Lilly profirió un profundo suspiro que sumió a ambas en el silencio durante un par de minutos.

—¿Te dijo Thornton qué tiene pensado hacer? Supongo que os habréis intercambiado los números de teléfono y los correos electrónicos —dijo Ellen al fin.

—Sí, eso hicimos. Pero supongo que pasará algún tiempo hasta que averigüe algo. ¿Puedo usar tu ordenador para ver el correo? Si llego a saber lo que se me venía encima, me habría traído el portátil…

—¡Eso ni se pregunta, mujer! La puerta de mi despacho está siempre abierta para ti. Aunque tendrás que vértelas con Jessi y Norma. Si no tuvieran que ir al colegio, estarían todo el día pegadas a esa pantalla.

—¿Lo dices en serio?

—¿Lo de mis hijas o lo de mi ordenador?

—Lo de tu ordenador.

—Pues claro, no seas boba, úsalo como si fuera tuyo. Así podrás hacer un registro de todo lo que vayas averiguando. Y deberías avisar a Sunny de que vas a quedarte un poco más de lo previsto. No pienso dejarte marchar hasta que no sepamos en qué taller fabricaron el violín y por qué ha llegado a tus manos. Al menos, ahora Thornton está en el mismo barco. Acceder a sus archivos es todo un privilegio: son oro puro.
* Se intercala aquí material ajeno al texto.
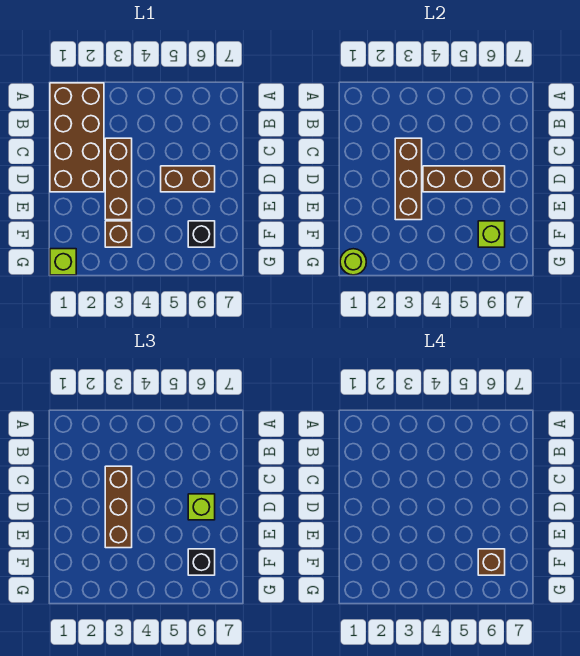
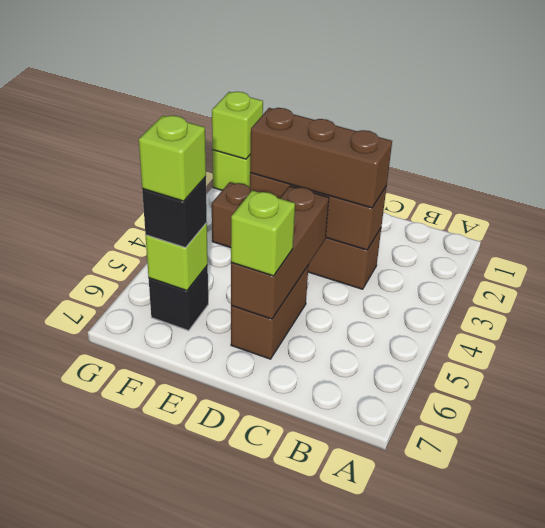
brown brick A1:D2 level 1 -> none
brown brick F6 level 4 -> lime brick F6 level 4
lime round brick G1 level 2 -> lime brick G1 level 2

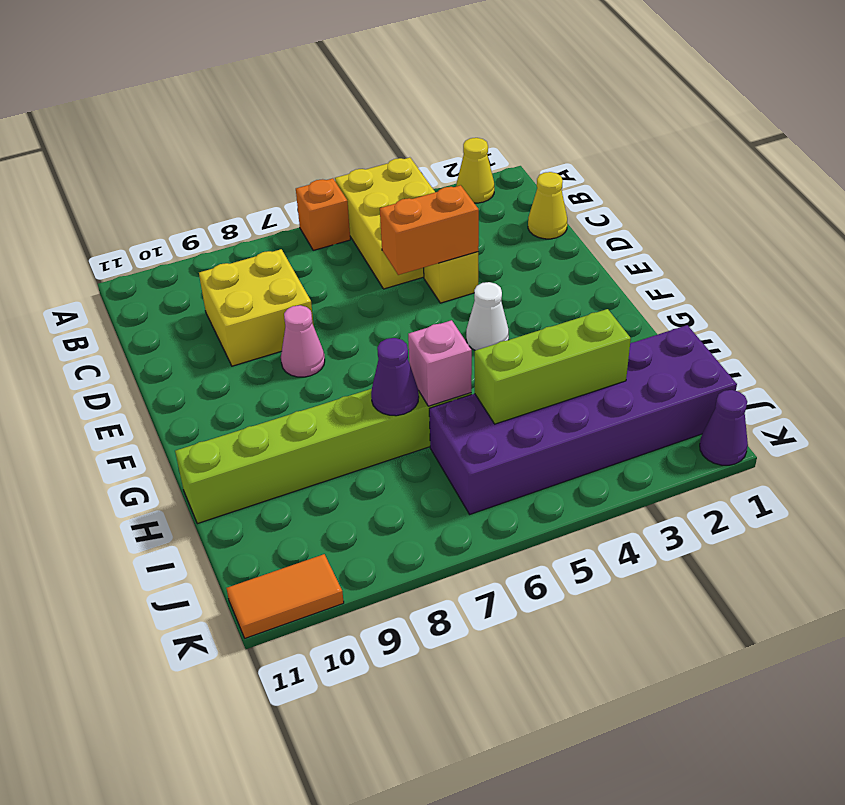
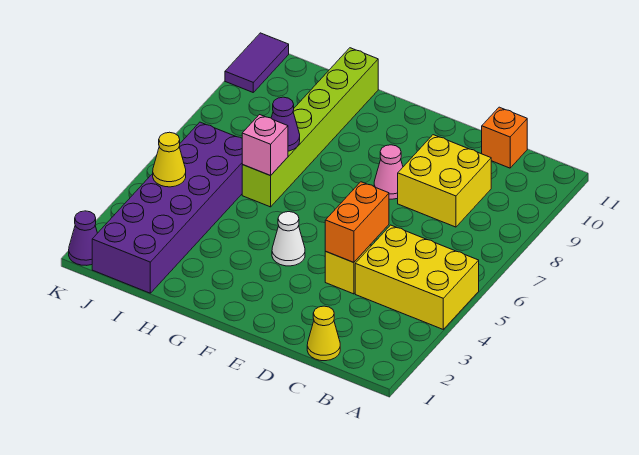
yellow cone A2 level 1 -> yellow cone J4 level 2
orange brick A6 level 1 -> orange brick C11 level 1
lime brick I3:I5 level 2 -> none
orange tile K10:K11 level 1 -> purple tile K10:K11 level 1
—¿Cómo es que no has contactado antes con él? —preguntó Lilly, sin poder evitar pensar en su rostro viril y sus oscuros y penetrantes ojos. ¡Qué atractivo era el ladrón! Por un lado, tener asuntos pendientes con él le ilusionaba, pero por otro le ponía de los nervios. ¿Y si no estaba a la altura de ese hombre?

—Hasta ahora nuestras empresas no han coincidido en ningún proyecto. Él investiga partituras y vidas de músicos, mientras que yo me limito a los instrumentos musicales. Aunque ambas cosas estén relacionadas, nuestras metas son muy diferentes. Yo analizo, restauro y taso instrumentos antiguos. El aspecto científico de nuestro trabajo queda relegado a un segundo plano. En cambio, Thornton es un científico puro y duro, y en el caso de que pase por sus manos un instrumento, él ya tiene a su propia gente. —Ellen sonrió y le pasó el brazo por encima del hombro como cuando de niñas se sentaban en el desván—. Me encanta tenerte aquí y que vayamos a hacer algo juntas.

—A saber dónde nos va a llevar esta búsqueda —dijo Lilly con cierto escepticismo—. Thornton dijo que tanto Rose Gallway como Helen Carter estaban relacionadas de algún modo con Sumatra. ¿Alguna vez has pensado en ir allí de vacaciones?

—¡Ni en el mejor de mis sueños! —exclamó Ellen. Lilly sabía de sobra que, desde que su instituto había empezado a marchar viento en popa, ella apenas había podido ausentarse—. Pero si te soy sincera, no le haría ascos a un viajecito así.

—¿Y el trabajo?

—Pero si esto es precisamente mi trabajo, ¿no? Incluiría los gastos del viaje como dietas y listo.

Bastó una mirada cómplice para que ambas se echaran a reír.